• TASK ITEM
Search the entries below for the word "yellow" and copy each line that has it.

• DATA
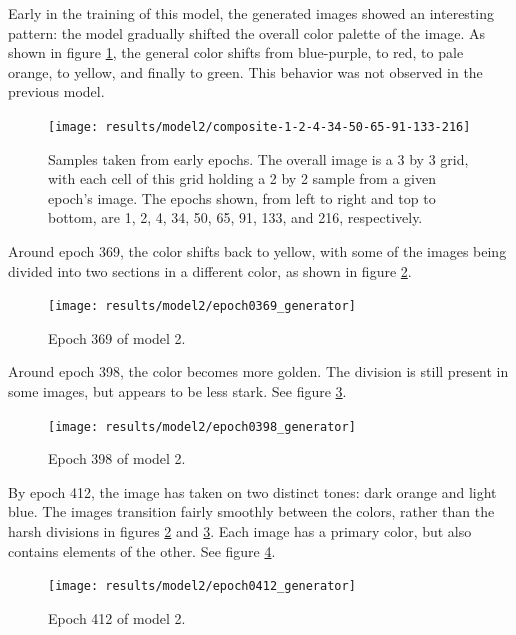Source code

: \documentclass[11pt,letterpaper]{article}
\begin{document}
				Early in the training of this model, the generated images showed an interesting pattern: the model gradually shifted the overall color palette of the image.
				As shown in figure \ref{fig:cgvg:composite-1-2-4-34-50-65-91-133-216}, the general color shifts from blue-purple, to red, to pale orange, to yellow, and finally to green.
				This behavior was not observed in the previous model.
				\begin{figure}
					\centering
					\texttt{[image: results/model2/composite-1-2-4-34-50-65-91-133-216]}
					\caption[Samples of images from early epochs]{Samples taken from early epochs. The overall image is a 3 by 3 grid, with each cell of this grid holding a 2 by 2 sample from a given epoch's image. The epochs shown, from left to right and top to bottom, are 1, 2, 4, 34, 50, 65, 91, 133, and 216, respectively.}
					\label{fig:cgvg:composite-1-2-4-34-50-65-91-133-216}
				\end{figure}

				Around epoch 369, the color shifts back to yellow, with some of the images being divided into two sections in a different color, as shown in figure \ref{fig:cgvg:epoch0369generator}.
				\begin{figure}
					\centering
					\texttt{[image: results/model2/epoch0369\_generator]}
					\caption{Epoch 369 of model 2.}
					\label{fig:cgvg:epoch0369generator}
				\end{figure}

				Around epoch 398, the color becomes more golden.
				The division is still present in some images, but appears to be less stark.
				See figure \ref{fig:cgvg:epoch0398generator}.
				\begin{figure}
					\centering
					\texttt{[image: results/model2/epoch0398\_generator]}
					\caption{Epoch 398 of model 2.}
					\label{fig:cgvg:epoch0398generator}
				\end{figure}

				By epoch 412, the image has taken on two distinct tones: dark orange and light blue.
				The images transition fairly smoothly between the colors, rather than the harsh divisions in figures \ref{fig:cgvg:epoch0369generator} and \ref{fig:cgvg:epoch0398generator}.
				Each image has a primary color, but also contains elements of the other.
				See figure \ref{fig:cgvg:epoch0412generator}.
				\begin{figure}
					\centering
					\texttt{[image: results/model2/epoch0412\_generator]}
					\caption{Epoch 412 of model 2.}
					\label{fig:cgvg:epoch0412generator}
				\end{figure}
\end{document}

• ANSWER BELOW
				As shown in figure \ref{fig:cgvg:composite-1-2-4-34-50-65-91-133-216}, the general color shifts from blue-purple, to red, to pale orange, to yellow, and finally to green.
				Around epoch 369, the color shifts back to yellow, with some of the images being divided into two sections in a different color, as shown in figure \ref{fig:cgvg:epoch0369generator}.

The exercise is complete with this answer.